# TEXT SEGMENT
'''

Much of the growth in rainwater harvesting in Texas over the last few decades has been in small-scale, residential rainwater harvesting systems. For large-scale water supply needs, Texas businesses and institutions have traditionally relied primarily on centralized water distribution systems that haven’t included large-scale rainwater catchment techniques. But as the state continues to grow at a rapid pace and demand on our surface and groundwater supplies increases, the role that rainwater harvesting can play in commercial- and community-scale projects and facilities is evolving statewide. Across Texas, schools, libraries, businesses, and utilities are implementing innovative rainwater harvesting methods to divert and store water from the sky on a big scale. COMMERCIAL-SCALE INNOVATION From Austin to Amarillo, building planners are taking into account water conservation when designing new facilities. The Austin Central Library garnered national attention for its rainwater capture, condensate reuse, and reclaimed water strategies. The library collects rainwater and the water dripping off of air conditioning equipment and uses that water for flushing toilets and urinals inside. “The rainwater/condensate collection and reuse provide an approximately 85 percent offset of potable water use,” said Lee Butler, the building services manager at the library. “So, 85 percent of the water we use is for flushing toilets and irrigation. We only use potable [water] for sinks, water fountains, ice machines, and the café.” Fifty miles southwest of Austin, construction crews are working on an innovative primary school campus that will incorporate “One Water” strategies. The Wimberley ISD campus will use 90 percent less water than a typical school of its size. Campus construction plans include rainwater and HVAC condensate collection, together with wastewater treatment and reuse. According to a Wimberley ISD press release, “the design for the school acknowledges the importance of protecting Jacob’s Well, Blue Hole, and the Trinity Aquifer by reducing groundwater consumption by 90 percent of what a traditional school this size would use.” While most large-scale rainwater harvesting systems utilize a large above-ground tank, FirstBank Southwest Amarillo decided to look downward. |
At the Western Banking Center in Amarillo, the parking lot is the water collection system. Permeable pavers allow water to flow through gravel backfill and into a perforated pipe that carries water to an underground tank.

'''

# MATERIAL SHOWN
'''

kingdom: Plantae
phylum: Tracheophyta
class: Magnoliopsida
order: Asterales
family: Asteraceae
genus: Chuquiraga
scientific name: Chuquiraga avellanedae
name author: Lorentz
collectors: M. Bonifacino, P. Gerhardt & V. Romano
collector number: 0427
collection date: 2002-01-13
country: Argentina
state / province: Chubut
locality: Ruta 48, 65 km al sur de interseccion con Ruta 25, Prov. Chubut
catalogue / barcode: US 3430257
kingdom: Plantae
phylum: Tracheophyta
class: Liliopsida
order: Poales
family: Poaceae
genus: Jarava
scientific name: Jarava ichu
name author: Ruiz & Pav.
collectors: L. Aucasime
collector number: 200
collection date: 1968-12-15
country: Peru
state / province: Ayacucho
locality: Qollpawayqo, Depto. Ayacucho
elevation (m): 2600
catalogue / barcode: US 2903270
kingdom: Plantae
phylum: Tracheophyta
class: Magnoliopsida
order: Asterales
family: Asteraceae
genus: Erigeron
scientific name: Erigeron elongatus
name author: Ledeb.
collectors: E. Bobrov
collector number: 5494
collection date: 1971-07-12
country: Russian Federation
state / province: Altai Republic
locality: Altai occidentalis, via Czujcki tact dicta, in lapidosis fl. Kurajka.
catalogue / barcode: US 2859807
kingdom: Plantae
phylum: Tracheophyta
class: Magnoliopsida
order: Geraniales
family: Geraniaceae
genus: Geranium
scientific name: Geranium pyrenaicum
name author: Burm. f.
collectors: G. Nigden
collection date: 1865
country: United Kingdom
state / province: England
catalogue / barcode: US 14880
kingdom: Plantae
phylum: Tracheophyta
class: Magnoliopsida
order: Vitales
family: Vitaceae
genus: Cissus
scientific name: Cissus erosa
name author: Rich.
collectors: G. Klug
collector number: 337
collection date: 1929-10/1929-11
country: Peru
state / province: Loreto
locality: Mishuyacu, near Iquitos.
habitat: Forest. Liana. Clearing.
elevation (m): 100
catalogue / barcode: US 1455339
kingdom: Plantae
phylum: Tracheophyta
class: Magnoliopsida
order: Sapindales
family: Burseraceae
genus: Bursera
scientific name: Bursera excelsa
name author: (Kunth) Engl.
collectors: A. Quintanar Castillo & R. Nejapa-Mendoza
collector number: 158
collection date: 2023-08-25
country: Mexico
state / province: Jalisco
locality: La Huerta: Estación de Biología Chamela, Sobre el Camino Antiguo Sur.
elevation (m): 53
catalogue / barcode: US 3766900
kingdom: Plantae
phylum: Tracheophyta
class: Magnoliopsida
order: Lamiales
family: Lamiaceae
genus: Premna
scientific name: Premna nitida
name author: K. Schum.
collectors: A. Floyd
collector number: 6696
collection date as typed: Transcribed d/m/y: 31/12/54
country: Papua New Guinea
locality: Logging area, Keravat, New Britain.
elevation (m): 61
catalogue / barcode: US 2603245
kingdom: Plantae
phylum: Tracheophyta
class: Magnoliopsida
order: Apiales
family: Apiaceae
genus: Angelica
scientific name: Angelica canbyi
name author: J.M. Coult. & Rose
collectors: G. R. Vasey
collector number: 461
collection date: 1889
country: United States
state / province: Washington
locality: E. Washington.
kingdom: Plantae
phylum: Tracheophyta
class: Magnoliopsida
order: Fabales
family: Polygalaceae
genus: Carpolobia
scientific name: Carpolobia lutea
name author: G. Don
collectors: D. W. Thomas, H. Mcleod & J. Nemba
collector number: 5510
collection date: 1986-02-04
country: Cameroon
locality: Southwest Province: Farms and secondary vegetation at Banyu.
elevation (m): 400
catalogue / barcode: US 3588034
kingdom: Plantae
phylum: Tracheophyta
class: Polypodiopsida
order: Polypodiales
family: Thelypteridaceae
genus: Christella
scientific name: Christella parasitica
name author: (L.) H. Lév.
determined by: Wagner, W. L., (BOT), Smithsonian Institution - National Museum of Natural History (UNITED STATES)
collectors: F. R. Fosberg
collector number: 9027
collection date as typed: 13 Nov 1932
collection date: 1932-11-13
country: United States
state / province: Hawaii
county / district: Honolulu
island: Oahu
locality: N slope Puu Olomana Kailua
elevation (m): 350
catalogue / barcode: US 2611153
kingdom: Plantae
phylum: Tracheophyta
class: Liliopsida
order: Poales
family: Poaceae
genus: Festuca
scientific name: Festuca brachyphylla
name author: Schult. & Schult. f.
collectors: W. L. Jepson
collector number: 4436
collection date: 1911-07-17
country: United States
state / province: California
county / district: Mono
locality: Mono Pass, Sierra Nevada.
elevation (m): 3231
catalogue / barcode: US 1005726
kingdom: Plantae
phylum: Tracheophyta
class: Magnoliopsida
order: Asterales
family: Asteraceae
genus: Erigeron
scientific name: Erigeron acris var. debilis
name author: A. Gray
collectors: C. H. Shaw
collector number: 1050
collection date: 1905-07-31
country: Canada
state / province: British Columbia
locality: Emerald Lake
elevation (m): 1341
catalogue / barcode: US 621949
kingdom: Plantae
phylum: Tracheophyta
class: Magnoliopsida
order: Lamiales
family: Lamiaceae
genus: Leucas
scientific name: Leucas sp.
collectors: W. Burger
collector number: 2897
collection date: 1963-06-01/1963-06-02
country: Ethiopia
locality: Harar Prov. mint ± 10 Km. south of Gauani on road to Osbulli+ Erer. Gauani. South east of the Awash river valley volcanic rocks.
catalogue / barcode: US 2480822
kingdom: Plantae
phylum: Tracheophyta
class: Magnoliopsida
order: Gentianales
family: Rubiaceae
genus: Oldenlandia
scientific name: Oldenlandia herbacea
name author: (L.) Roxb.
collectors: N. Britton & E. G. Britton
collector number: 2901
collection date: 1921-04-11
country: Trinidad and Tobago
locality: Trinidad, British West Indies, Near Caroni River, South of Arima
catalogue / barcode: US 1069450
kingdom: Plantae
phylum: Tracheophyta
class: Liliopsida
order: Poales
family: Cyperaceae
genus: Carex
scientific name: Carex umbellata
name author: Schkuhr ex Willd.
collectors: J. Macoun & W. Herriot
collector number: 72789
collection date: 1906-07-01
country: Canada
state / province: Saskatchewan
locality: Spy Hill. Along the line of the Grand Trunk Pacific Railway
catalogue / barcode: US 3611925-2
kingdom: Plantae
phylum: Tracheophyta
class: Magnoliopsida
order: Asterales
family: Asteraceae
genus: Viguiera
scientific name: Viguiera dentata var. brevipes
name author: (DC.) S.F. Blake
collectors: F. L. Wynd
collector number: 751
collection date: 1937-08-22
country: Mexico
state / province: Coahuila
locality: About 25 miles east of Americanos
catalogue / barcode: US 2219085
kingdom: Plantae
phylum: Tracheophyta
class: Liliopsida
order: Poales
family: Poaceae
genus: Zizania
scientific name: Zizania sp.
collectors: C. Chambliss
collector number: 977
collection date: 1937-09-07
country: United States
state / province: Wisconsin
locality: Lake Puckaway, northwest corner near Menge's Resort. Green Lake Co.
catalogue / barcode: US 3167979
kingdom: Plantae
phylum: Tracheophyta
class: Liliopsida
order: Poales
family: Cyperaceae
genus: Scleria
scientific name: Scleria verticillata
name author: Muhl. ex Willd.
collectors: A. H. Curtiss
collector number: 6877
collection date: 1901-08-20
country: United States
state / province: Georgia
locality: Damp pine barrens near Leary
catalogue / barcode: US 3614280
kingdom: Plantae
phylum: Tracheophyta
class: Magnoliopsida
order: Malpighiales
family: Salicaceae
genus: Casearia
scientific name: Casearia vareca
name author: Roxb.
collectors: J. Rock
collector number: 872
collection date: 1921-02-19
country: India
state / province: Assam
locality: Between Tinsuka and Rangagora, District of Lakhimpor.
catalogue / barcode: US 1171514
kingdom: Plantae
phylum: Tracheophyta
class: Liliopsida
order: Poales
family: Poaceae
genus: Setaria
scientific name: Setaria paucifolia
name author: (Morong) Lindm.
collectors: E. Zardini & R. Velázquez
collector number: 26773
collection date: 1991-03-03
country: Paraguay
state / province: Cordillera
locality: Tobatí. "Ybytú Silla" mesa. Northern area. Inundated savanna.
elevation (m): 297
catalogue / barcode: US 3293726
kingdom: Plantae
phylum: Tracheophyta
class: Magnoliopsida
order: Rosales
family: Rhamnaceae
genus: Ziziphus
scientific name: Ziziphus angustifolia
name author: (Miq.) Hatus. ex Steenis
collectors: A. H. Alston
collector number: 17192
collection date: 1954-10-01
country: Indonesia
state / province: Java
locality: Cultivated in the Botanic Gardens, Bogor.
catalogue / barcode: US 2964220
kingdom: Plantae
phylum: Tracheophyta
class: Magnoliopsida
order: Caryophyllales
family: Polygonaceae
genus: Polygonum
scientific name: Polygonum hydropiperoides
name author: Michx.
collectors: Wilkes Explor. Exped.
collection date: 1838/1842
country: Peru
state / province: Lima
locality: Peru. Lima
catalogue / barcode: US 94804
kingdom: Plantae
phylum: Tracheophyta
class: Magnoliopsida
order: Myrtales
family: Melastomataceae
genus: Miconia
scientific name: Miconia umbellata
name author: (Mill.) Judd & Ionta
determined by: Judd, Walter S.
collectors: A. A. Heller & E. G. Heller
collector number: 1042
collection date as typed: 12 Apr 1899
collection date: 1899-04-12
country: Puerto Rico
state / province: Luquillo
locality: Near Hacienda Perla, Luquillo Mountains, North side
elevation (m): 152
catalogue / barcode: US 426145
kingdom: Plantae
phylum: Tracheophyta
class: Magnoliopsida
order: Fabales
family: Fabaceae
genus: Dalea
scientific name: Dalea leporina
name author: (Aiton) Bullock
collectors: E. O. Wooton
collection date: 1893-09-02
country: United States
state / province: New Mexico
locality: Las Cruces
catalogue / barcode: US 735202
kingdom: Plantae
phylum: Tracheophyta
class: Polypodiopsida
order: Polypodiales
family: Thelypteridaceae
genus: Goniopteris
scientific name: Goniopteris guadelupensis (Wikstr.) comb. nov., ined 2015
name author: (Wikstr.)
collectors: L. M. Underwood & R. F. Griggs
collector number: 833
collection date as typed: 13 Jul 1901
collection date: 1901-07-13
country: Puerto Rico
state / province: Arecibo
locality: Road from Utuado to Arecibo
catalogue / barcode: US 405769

'''

In the text on rainwater harvesting in Texas, what serves as the water collection system at the Western Banking Center in Amarillo?

# PROBLEM SOLUTION
The parking lot.